*EXCERTO DO TEXTO*:
□ □ □ □ □ □ □
Mas nunca tinha tido um aluno que fosse poeta até encontrar o João Moita (e isso não significa que não tivesse lido poemas escritos por outros); com ele foi diferente deste o princípio porque nunca ensaiou pose de poeta. Escolheu curiosamente o papel de aluno distante mas divertido, difícil de ‘apanhar’, embora nas aulas acabasse sempre por responder às perguntas que causavam a cansativa mudez de tantos, com o desembaraço de quem interroga a banalidade das perguntas e das inevitáveis respostas.
□ □ □ □ □ □ □
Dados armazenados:
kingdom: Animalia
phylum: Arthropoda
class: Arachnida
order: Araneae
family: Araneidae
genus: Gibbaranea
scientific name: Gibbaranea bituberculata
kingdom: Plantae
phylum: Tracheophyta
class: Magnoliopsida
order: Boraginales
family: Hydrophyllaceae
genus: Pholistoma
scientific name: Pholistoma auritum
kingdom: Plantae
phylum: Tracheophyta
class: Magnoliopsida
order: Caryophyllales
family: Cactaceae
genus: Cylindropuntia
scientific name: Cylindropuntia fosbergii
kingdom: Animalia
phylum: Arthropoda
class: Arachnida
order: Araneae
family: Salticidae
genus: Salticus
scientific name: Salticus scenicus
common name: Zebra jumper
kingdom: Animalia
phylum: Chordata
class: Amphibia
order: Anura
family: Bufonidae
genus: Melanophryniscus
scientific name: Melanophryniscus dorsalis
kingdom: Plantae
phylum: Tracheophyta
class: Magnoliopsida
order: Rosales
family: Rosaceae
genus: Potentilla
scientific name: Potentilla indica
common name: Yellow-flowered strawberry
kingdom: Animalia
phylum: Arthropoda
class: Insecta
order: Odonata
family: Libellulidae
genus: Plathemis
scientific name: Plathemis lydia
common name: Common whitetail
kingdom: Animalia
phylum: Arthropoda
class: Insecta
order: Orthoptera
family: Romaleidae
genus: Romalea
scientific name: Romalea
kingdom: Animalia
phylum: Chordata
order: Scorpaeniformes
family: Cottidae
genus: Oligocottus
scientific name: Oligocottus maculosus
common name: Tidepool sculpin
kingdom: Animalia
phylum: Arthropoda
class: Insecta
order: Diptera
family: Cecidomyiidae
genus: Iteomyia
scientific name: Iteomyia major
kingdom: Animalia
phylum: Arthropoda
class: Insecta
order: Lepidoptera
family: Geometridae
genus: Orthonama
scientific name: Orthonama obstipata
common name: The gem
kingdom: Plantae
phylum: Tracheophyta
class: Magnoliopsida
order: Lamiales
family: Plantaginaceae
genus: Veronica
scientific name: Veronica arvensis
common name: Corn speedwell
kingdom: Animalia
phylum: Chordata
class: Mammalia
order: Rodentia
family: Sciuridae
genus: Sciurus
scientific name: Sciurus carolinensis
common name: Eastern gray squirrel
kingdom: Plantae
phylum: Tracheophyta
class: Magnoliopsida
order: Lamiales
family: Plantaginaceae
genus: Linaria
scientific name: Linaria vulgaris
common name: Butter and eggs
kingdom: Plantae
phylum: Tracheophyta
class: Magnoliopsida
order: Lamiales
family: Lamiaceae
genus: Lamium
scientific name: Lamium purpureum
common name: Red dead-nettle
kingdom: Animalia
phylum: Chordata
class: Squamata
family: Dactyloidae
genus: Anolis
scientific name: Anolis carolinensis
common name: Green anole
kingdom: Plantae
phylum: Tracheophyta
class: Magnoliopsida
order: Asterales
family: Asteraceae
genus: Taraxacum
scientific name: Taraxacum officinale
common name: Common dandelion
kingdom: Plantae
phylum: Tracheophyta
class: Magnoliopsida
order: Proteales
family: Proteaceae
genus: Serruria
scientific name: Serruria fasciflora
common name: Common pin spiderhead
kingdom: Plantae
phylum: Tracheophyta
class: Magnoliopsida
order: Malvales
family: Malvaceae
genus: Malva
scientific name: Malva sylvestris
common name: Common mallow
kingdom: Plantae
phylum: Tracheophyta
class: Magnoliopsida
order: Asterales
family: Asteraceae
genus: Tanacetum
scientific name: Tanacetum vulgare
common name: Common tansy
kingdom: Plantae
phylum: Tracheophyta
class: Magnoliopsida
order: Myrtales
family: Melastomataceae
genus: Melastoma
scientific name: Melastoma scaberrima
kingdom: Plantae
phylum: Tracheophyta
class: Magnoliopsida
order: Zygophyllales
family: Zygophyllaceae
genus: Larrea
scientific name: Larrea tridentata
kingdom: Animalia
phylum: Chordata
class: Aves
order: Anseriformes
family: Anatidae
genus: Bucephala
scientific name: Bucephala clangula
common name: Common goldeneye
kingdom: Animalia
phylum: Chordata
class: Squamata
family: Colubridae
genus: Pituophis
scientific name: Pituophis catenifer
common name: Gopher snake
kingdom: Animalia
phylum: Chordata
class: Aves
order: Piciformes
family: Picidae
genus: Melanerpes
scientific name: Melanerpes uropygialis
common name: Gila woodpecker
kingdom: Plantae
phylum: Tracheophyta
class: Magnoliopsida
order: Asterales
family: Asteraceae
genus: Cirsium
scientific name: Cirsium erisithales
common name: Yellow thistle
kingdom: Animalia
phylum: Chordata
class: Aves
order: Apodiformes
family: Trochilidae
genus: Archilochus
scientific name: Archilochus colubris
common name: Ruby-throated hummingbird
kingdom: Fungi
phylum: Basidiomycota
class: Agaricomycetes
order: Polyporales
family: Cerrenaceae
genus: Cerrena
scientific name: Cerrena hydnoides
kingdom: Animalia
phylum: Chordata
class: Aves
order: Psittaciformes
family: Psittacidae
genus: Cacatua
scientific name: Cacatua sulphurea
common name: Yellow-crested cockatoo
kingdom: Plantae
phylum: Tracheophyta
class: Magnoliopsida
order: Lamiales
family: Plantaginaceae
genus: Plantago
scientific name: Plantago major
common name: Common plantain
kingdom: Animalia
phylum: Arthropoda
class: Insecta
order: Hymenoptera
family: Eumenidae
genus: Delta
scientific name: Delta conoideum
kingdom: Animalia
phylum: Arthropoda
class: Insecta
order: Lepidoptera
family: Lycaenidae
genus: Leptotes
□ □ □ □ □ □ □
*ENUNCIADO 1*:
Transcreva na íntegra o excerto do texto sobre o aluno João Moita.
*ENUNCIADO 2*:
Atualize os registos desde o início até à linha que contém "scientific name: Pholistoma auritum", inclusive, substituindo "genus" por "género" e mantendo todo o resto inalterado. Apresente somente essas linhas.

*RESOLUÇÃO 1*:
Mas nunca tinha tido um aluno que fosse poeta até encontrar o João Moita (e isso não significa que não tivesse lido poemas escritos por outros); com ele foi diferente deste o princípio porque nunca ensaiou pose de poeta. Escolheu curiosamente o papel de aluno distante mas divertido, difícil de ‘apanhar’, embora nas aulas acabasse sempre por responder às perguntas que causavam a cansativa mudez de tantos, com o desembaraço de quem interroga a banalidade das perguntas e das inevitáveis respostas.

*RESOLUÇÃO 2*:
kingdom: Animalia
phylum: Arthropoda
class: Arachnida
order: Araneae
family: Araneidae
género: Gibbaranea
scientific name: Gibbaranea bituberculata
kingdom: Plantae
phylum: Tracheophyta
class: Magnoliopsida
order: Boraginales
family: Hydrophyllaceae
género: Pholistoma
scientific name: Pholistoma auritum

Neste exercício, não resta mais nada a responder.